Fidesz communications director Balázs Hidvéghi (pictured) and his wife might receive hundreds of thousands of forints worth of scholarships from one of the Pallasz Athéné foundations of the Hungarian National Bank (MNB), reports conservative daily and news site Magyar Nemzet.
According to Magyar Nemzet, Hidvéghi has been entitled to a HUF 300,000 (USD 1,108) monthly scholarship provided by one of the publicly funded foundations of the MNB for the past two years, adding to his salary as a spokesperson for Fidesz. However, it is unknown whether he has been collecting this scholarship.
Hidvéghi – who was also an aide to bank governor György Matolcsy – is eligible for the scholarship as a student of the Institute of Geography of the University of Pécs (PTE). Mrs Hidvéghi, who has a degree in law, also happens to be a student of the same institute.
According to an anonymous source of Magyar Nemzet who participates in the same program, the education is not too exacting and it lacks the strict requirements of other Ph.D. programs.
“You have to make phony lectures, essentially you do not even have to teach,” Magyar Nemzet’s source described the program.
Scholars of the Pallasz Athéné foundation’s Ph.D. program receive the net HUF 300,000 scholarship for 10 months of the year for three years. This is as much as a professor’s salary at PTE.
Both Mr and Mrs Hidvéghi lectured at a conference held by the Sapientia Hungarian University of Transylvania in late June. According to Magyar Nemzet, nearly all the participants of the conference were scholars of Pallasz Athéné, and most of them were employees of one of the foundations or the National Bank itself. One of the lecturers is a head of department at the National Bank, and another works as a manager at the bank. Both are scholars of a Pallasz Athéné foundation.
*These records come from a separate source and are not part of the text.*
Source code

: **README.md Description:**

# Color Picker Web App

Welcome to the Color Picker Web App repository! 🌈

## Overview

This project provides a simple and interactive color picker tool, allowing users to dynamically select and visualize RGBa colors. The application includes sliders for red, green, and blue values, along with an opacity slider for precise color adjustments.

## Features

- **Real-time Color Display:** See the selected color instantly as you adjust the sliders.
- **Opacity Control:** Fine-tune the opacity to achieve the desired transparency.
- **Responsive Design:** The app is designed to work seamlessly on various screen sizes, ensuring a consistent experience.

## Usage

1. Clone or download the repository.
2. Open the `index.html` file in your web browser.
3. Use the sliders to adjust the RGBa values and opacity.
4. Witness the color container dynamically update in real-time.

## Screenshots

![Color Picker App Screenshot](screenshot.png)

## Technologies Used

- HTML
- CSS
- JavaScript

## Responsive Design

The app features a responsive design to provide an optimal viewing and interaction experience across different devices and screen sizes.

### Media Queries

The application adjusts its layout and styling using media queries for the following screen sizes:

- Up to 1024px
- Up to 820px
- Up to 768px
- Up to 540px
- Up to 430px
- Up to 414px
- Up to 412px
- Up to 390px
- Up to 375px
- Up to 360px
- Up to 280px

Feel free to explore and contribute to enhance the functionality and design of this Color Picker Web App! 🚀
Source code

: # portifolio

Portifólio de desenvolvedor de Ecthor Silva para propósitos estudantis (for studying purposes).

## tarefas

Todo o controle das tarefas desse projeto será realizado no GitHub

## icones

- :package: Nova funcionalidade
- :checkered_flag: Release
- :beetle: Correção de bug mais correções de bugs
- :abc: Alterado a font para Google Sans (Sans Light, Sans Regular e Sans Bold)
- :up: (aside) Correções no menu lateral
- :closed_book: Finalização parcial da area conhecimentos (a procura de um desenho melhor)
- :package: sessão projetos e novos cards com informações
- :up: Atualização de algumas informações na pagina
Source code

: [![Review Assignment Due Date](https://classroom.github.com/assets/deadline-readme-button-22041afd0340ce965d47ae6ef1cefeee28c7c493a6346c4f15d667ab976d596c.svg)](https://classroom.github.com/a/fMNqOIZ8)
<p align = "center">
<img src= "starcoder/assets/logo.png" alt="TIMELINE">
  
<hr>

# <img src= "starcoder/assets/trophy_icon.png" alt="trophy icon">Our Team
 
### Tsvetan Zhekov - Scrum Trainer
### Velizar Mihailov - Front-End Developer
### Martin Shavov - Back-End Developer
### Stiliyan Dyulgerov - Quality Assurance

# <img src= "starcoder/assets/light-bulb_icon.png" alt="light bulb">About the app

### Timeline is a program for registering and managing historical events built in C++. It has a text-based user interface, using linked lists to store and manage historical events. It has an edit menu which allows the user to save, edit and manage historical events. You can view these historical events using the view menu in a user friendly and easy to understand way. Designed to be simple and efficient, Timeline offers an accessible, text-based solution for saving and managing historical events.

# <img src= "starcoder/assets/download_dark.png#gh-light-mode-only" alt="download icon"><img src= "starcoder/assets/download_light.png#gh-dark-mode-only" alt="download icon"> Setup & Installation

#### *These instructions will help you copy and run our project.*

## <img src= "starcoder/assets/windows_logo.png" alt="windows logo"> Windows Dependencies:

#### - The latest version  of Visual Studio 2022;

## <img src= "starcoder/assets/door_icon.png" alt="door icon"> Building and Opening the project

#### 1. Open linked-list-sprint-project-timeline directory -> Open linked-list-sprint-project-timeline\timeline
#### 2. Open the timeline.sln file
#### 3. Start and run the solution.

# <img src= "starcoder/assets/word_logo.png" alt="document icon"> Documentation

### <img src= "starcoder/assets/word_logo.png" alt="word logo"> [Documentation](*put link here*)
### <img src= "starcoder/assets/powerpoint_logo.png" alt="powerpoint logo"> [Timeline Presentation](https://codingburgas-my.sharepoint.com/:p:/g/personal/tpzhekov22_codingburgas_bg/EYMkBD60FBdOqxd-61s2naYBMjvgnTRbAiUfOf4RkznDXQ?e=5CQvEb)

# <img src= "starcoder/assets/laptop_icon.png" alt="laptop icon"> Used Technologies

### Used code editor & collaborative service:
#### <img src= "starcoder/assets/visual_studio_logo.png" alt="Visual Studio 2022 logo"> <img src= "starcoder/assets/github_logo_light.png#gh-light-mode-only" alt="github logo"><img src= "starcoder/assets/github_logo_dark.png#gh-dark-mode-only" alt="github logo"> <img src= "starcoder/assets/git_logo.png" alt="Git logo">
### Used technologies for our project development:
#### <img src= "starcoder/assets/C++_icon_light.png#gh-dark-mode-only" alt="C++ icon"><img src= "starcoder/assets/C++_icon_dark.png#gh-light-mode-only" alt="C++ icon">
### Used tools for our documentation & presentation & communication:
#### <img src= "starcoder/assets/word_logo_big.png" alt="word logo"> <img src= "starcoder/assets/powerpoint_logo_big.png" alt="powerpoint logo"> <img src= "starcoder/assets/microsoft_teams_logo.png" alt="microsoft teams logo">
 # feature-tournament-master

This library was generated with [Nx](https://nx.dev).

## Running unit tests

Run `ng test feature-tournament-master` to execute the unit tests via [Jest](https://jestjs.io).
Pallasz Athéné foundations of the National Bank have received HUF 266 billion (USD 982.87 million) worth of public funds from the MNB. The bank argued that the public funds “lost the quality of being a public asset” when it rejected public data requests regarding the foundations’ spending. The government then proposed a bill that would have concealed the spending of the so-called foundations, but the bill was eventually rejected by the Constitutional Court.